From the line containing "root of tail: (301, 219)" down to the final line of the entries below, return each line exactly and drop the pictures.

Extracted data entries:

====================

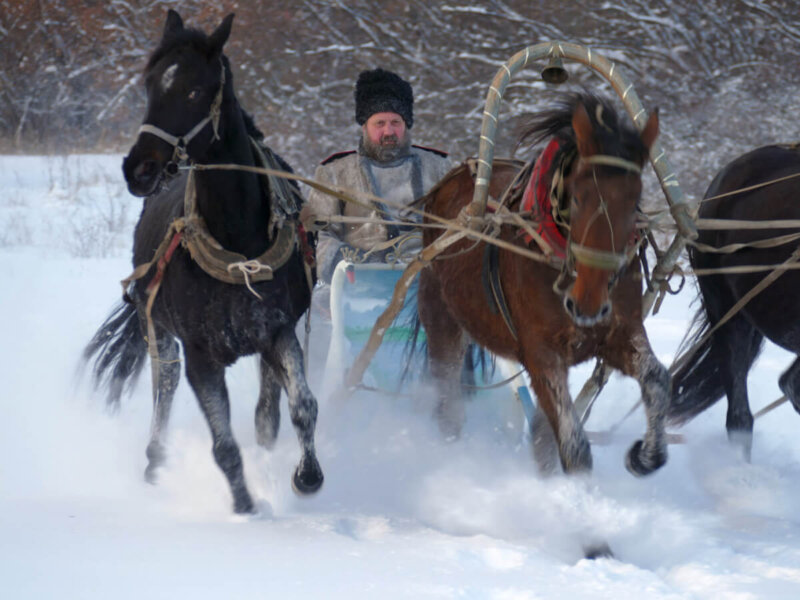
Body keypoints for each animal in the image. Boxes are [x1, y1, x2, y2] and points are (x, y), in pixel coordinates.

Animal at [84, 10, 324, 510]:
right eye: (150, 85)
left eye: (195, 90)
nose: (139, 169)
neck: (237, 243)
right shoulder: (199, 356)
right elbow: (223, 445)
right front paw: (246, 507)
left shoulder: (278, 331)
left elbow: (301, 407)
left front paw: (306, 477)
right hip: (159, 332)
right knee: (165, 386)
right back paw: (155, 463)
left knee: (267, 411)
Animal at [418, 94, 668, 478]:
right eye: (578, 198)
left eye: (633, 202)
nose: (587, 303)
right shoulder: (540, 354)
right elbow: (575, 449)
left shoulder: (619, 334)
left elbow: (656, 377)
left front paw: (647, 455)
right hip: (440, 315)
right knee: (447, 397)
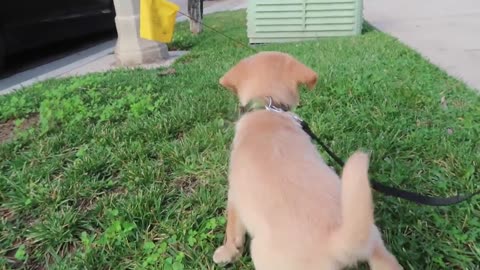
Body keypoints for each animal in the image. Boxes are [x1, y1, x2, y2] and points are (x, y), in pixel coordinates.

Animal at [214, 51, 402, 270]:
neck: (268, 107)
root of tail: (334, 242)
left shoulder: (234, 195)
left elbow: (232, 229)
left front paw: (227, 252)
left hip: (265, 256)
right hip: (371, 235)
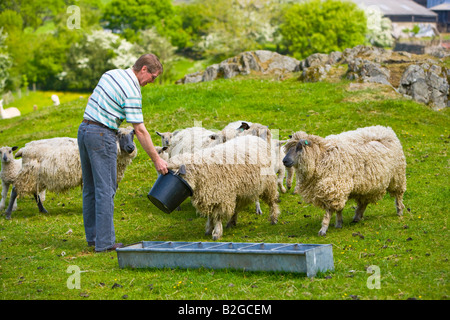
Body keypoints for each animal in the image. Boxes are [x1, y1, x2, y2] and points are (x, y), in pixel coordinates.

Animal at [3, 126, 137, 219]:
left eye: (132, 135)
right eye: (120, 135)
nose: (131, 147)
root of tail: (24, 149)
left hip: (35, 177)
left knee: (34, 192)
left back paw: (43, 210)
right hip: (29, 173)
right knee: (15, 190)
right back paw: (8, 214)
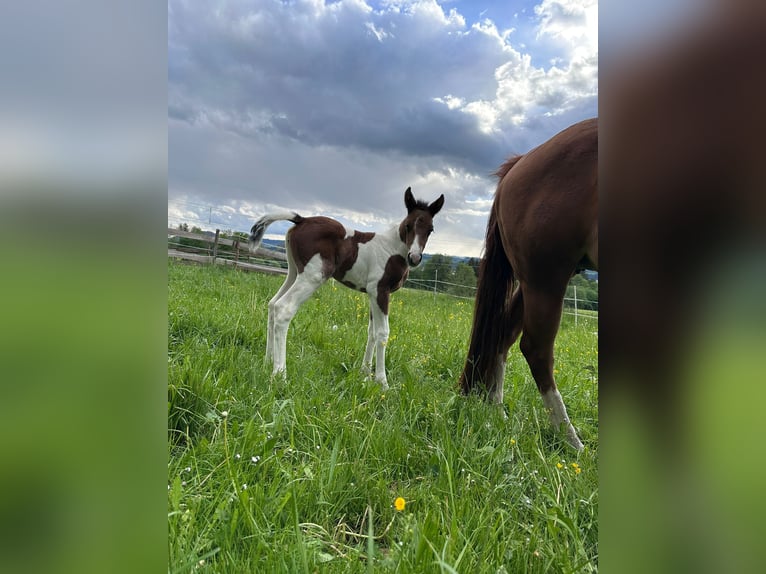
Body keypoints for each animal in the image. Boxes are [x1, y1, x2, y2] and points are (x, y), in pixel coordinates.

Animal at [249, 188, 445, 388]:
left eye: (430, 229)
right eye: (408, 225)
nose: (415, 258)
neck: (392, 249)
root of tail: (301, 219)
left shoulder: (372, 294)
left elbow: (371, 332)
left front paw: (365, 373)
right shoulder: (380, 291)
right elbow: (382, 333)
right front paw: (382, 382)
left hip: (294, 272)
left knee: (273, 304)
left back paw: (268, 362)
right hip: (314, 275)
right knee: (283, 308)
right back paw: (280, 374)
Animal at [459, 118, 597, 450]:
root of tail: (520, 163)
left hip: (535, 281)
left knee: (503, 334)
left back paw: (497, 410)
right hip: (546, 279)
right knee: (536, 349)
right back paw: (571, 440)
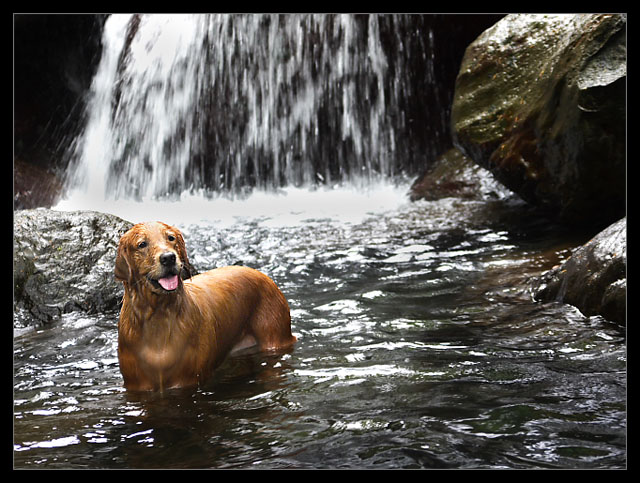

====================

◆ Result below ◆
root of tail: (301, 219)
left shoulder: (372, 294)
left elbow: (371, 332)
left front paw: (365, 373)
right shoulder: (380, 291)
right elbow: (382, 333)
right front paw: (382, 382)
left hip: (294, 272)
left knee: (273, 304)
left back paw: (268, 362)
right hip: (314, 275)
right knee: (283, 308)
right back paw: (280, 374)
Animal at [459, 118, 597, 450]:
root of tail: (520, 163)
left hip: (535, 281)
left knee: (503, 334)
left back paw: (497, 410)
right hip: (546, 279)
right knee: (536, 349)
right back paw: (571, 440)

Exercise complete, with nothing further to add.